China Petroleum Pipeline Bureau (CPPB) has started surveying the pipeline routes to initiate construction of the country's first single-point mooring (SPM) system and associated facilities, said officials.
The contractor hired a survey ship from Singapore to carry out the job, removing confusion over the delay in project implementation, they added.
They further said the uncertainty over arranging necessary fund for the project was also removed with the latest initiative taken by the Chinese government. It will provide 79 per cent of the total fund through Chinese EXIM Bank.

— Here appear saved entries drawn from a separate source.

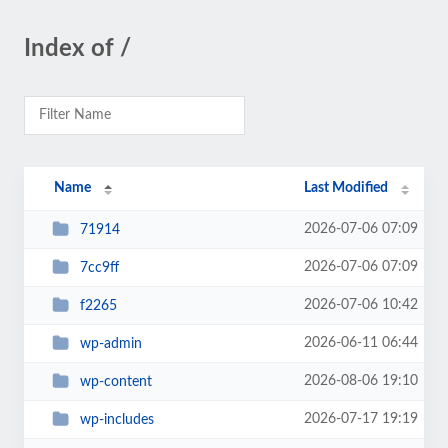
Index of /
Name
Last Modified
2026-07-06 07:09
71914
2026-07-06 07:09
7cc9ff
2026-07-06 10:42
f2265
2026-06-11 06:44
wp-admin
2026-08-06 19:10
wp-content
2026-07-17 19:19
wp-includes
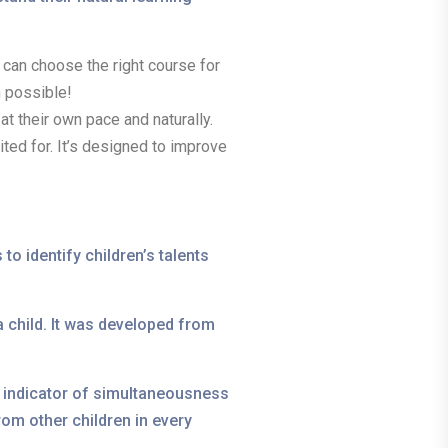
ou can choose the right course for
n possible!
 at their own pace and naturally.
ted for. It’s designed to improve
to identify children’s talents
 child. It was developed from
an indicator of simultaneousness
om other children in every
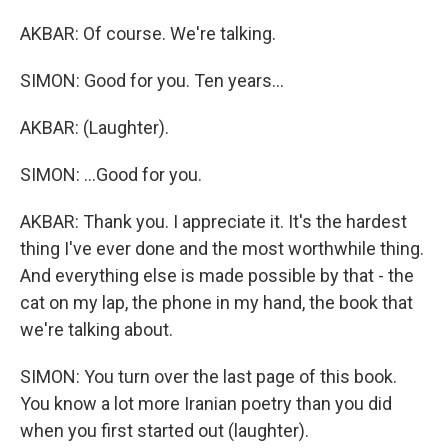
AKBAR: Of course. We're talking.
SIMON: Good for you. Ten years...
AKBAR: (Laughter).
SIMON: ...Good for you.
AKBAR: Thank you. I appreciate it. It's the hardest
thing I've ever done and the most worthwhile thing.
And everything else is made possible by that - the
cat on my lap, the phone in my hand, the book that
we're talking about.
SIMON: You turn over the last page of this book.
You know a lot more Iranian poetry than you did
when you first started out (laughter).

The SPM project, which helps carrying petroleum from vessels far offshore to an onshore terminal, is important to reduce the country's overall oil import cost and facilitate quick transportation.

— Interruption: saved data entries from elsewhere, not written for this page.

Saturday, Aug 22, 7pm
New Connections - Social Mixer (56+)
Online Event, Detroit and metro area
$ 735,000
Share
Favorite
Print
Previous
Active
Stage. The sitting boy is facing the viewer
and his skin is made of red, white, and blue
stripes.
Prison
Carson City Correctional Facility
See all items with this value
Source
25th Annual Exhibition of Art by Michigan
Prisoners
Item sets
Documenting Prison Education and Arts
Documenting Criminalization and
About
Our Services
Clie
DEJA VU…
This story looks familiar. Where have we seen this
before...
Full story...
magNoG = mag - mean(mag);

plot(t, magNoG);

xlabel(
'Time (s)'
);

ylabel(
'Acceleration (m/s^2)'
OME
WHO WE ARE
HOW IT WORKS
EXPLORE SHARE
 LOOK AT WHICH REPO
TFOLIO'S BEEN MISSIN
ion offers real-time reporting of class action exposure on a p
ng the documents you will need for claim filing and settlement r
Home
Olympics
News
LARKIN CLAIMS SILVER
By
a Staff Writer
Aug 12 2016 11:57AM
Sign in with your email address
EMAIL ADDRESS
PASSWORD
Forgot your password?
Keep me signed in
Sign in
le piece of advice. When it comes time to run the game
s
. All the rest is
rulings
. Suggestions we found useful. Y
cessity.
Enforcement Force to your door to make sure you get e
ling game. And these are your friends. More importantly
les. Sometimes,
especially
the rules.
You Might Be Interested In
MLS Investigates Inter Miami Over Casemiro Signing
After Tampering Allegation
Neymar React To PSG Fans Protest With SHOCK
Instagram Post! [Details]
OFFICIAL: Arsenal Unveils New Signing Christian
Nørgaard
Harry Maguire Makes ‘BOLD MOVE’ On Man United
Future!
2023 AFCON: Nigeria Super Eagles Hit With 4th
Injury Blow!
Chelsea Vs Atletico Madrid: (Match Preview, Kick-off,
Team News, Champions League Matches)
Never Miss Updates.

The government awarded the project with double pipeline to CPPB as the engineering, procurement and construction (EPC) contractor through inking of the final deal on December 08, 2016. The project is scheduled to be completed by 2020.
Of the total project cost of Tk 54.26 billion (US$ 695.64 million), the Chinese government will arrange 79 per cent while Tk 10.21 billion would be arranged by the government of Bangladesh and Bangladesh Petroleum Corporation (BPC) will provide Tk 1.11 billion.

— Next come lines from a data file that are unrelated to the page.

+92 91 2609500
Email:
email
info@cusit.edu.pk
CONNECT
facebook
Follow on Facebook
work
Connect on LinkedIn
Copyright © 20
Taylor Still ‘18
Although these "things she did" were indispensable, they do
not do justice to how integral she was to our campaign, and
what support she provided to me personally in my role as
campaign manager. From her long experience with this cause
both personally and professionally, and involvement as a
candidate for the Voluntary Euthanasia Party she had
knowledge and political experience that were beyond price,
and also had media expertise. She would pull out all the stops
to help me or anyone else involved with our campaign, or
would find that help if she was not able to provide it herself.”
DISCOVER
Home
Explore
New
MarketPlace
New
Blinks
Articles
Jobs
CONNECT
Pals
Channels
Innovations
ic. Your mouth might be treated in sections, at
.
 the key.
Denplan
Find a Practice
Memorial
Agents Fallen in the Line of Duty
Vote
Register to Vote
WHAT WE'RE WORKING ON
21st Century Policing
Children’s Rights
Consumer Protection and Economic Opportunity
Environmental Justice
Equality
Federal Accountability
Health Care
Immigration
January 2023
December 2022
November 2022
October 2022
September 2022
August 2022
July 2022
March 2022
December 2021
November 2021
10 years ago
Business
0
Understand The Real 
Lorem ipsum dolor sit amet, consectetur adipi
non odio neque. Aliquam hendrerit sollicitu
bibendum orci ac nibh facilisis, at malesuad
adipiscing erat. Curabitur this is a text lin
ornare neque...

The SPM system with double pipelines will be developed in Sonadia Island -- deep into the Bay of Bengal -- where large oil tankers will anchor.
It would have the capacity to unload around 9.0 million tonnes of petroleum products annually. The SPM would be able to unload 120,000 tonnes of crude oil within 48 hours and 70,000 tonnes of diesel within 28 hours.
Two 36-inch diameters and 16-km pipelines will be built to carry both crude and gasoil separately from the SPM to the storage facilities at Matarbari of Moheshkhali island in the Bay.
Nine-km of the 36-inch diameters pipelines will be in the Bay and the remaining seven-km on shore.
Two 18-inch diameter 94-km pipelines will be built to carry both crude and gasoil separately from the storage facilities of Matartbari to storage facilities in Chittagong shore.
Some 64-km of the 18-inch diameter pipelines would be inside the Bay and the remaining 30-km on shore.
Three new 50,000 cubic metres capacity crude oil storages and three new 30,000 cubic metres gasoil storages would be built at Moheshkhali island.
A new pumping station would be built on the island to pump the fuel to shore.
Currently, the large tankers anchor in deep sea and smaller ships unload and bring the oil to storage facilities of the Eastern Refinery Ltd (ERL).
The pipeline is estimated to help save the government Tk 10 billion annually, said an official.
BPC currently pays $5.50 per tonne to small vessels owned by state-owned Bangladesh Shipping Corporation to ferry the petroleum to shore from larger ocean-going vessels.
The SPM will save BPC around $8 per tonne by eliminating the vessel transfers, a BPC official said. It will also shorten the unloading time to two-three days from the current 11-12 days.
Bangladesh annually imports around 6.0 million tonnes of crude and refined oil combined -- around 1.3 million tonnes crude oil and the remaining refined petroleum products.